_Data section:_
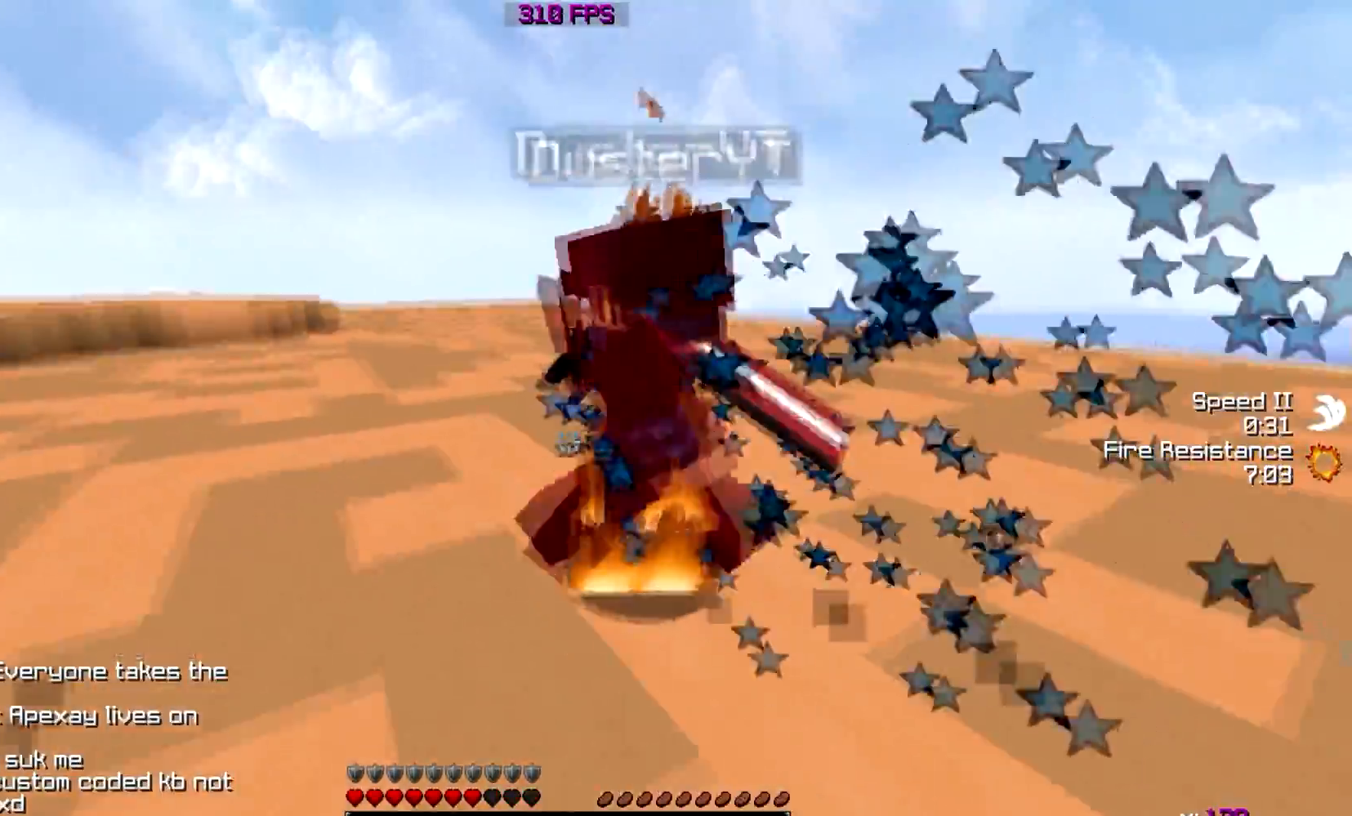
{"keys": ["w"], "events": [[167, "a", "up"], [267, "d", "down"], [367, "d", "up"], [417, "w", "up"], [467, "w", "down"]]}
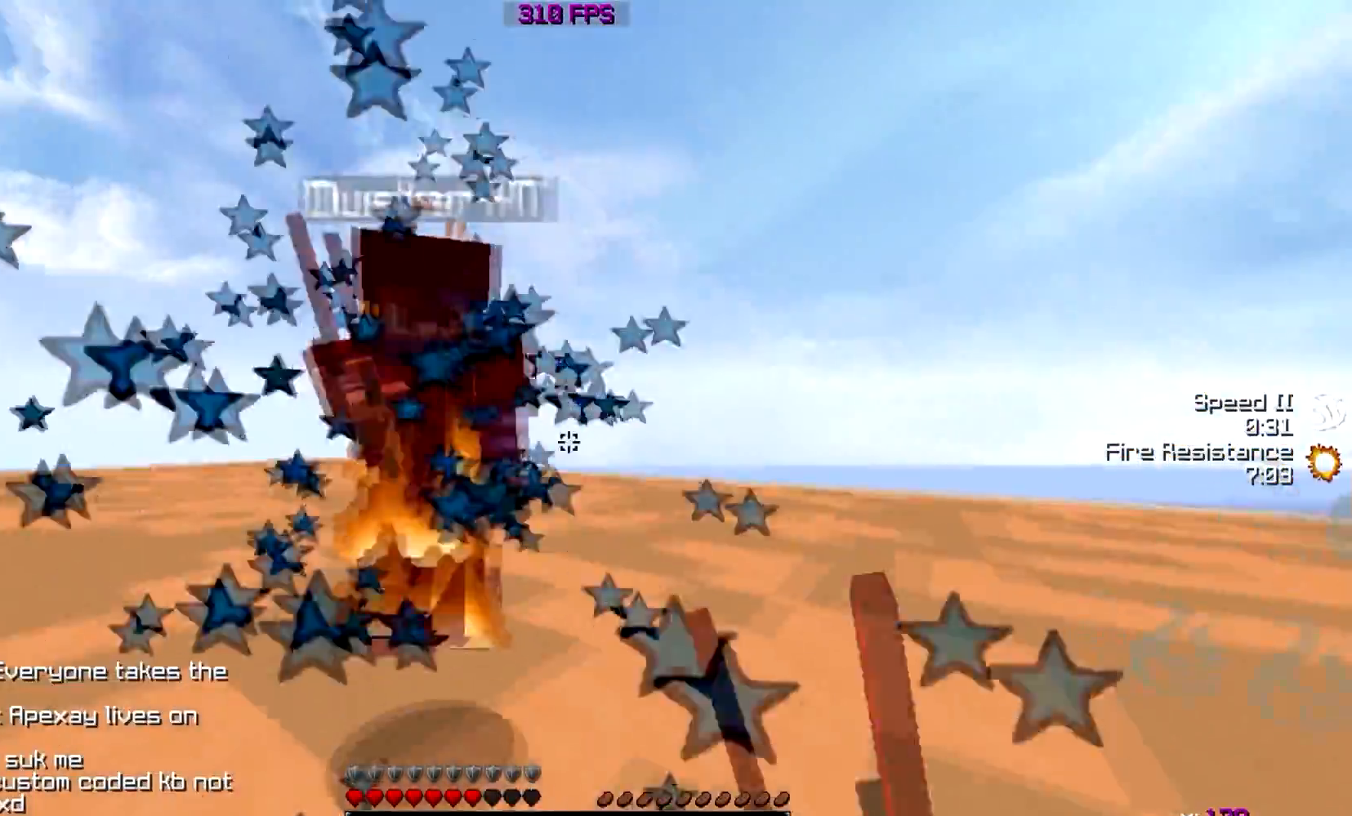
{"keys": ["w"], "events": [[217, "w", "up"], [317, "w", "down"]]}
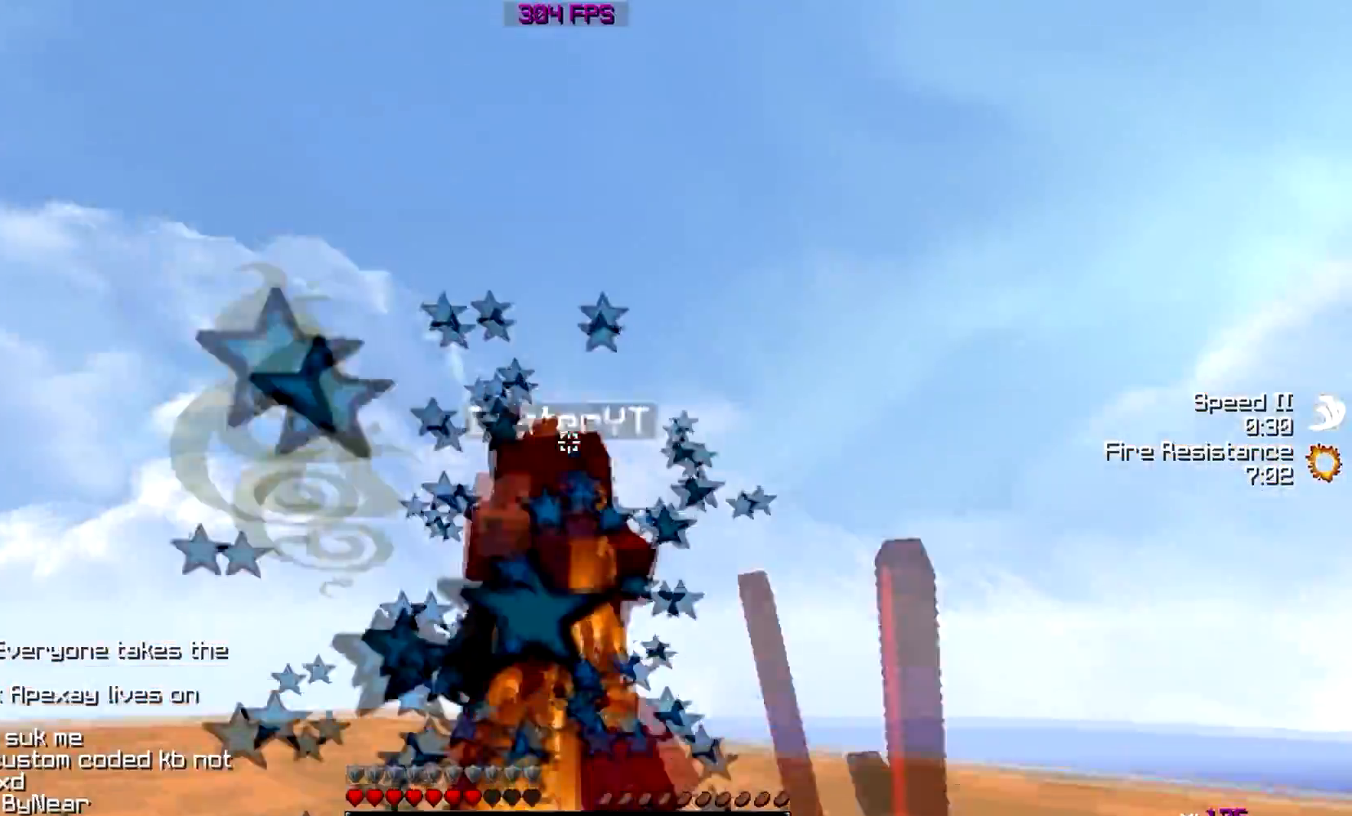
{"keys": ["a", "w"], "events": [[317, "w", "up"], [417, "w", "down"], [467, "a", "down"]]}
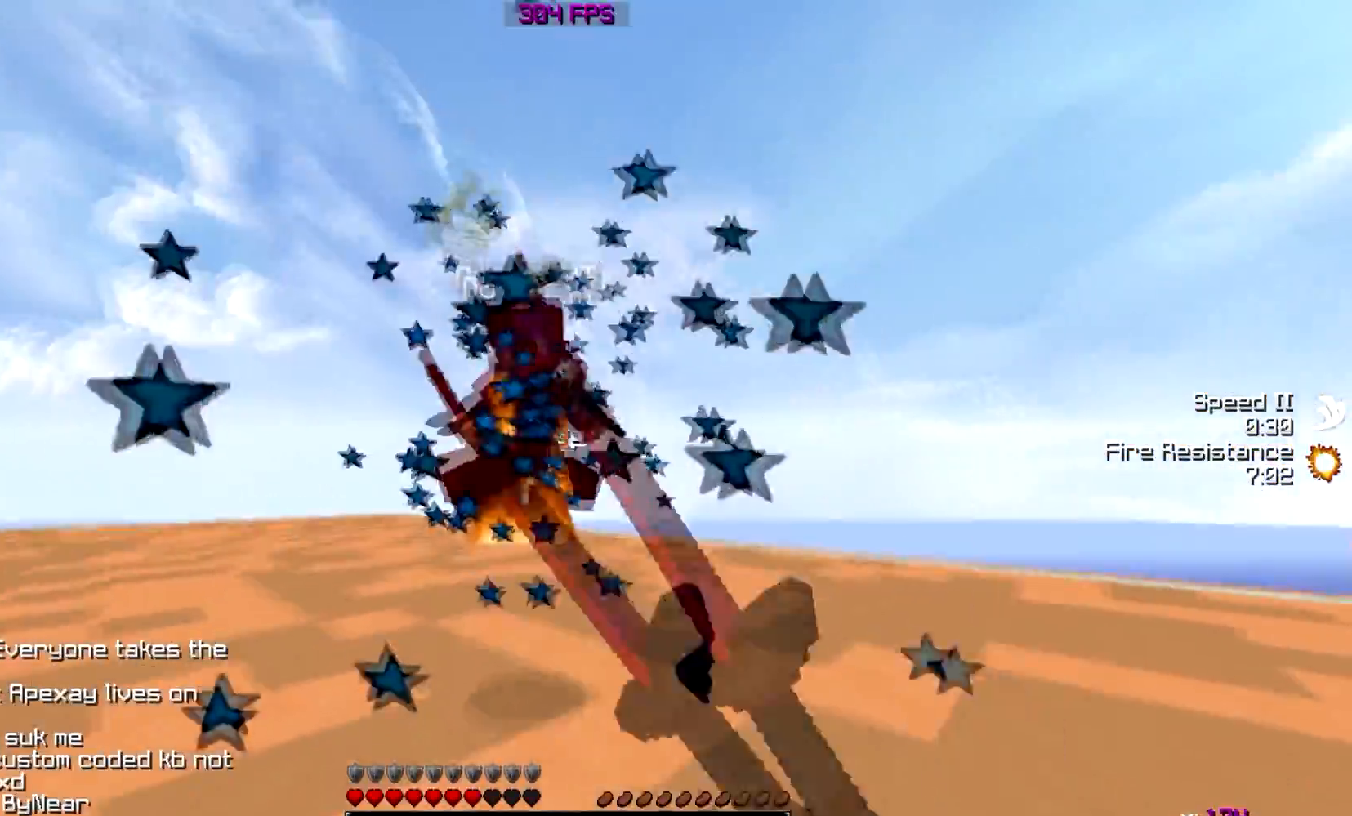
{"keys": ["a", "w"], "events": [[66, "a", "up"], [267, "a", "down"]]}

_What you need to do:_
Only the text of the listing above is copied, exactly as written; its pictures are dropped.

_Output below:_
{"keys": ["w"], "events": [[167, "a", "up"], [267, "d", "down"], [367, "d", "up"], [417, "w", "up"], [467, "w", "down"]]}
{"keys": ["w"], "events": [[217, "w", "up"], [317, "w", "down"]]}
{"keys": ["a", "w"], "events": [[317, "w", "up"], [417, "w", "down"], [467, "a", "down"]]}
{"keys": ["a", "w"], "events": [[66, "a", "up"], [267, "a", "down"]]}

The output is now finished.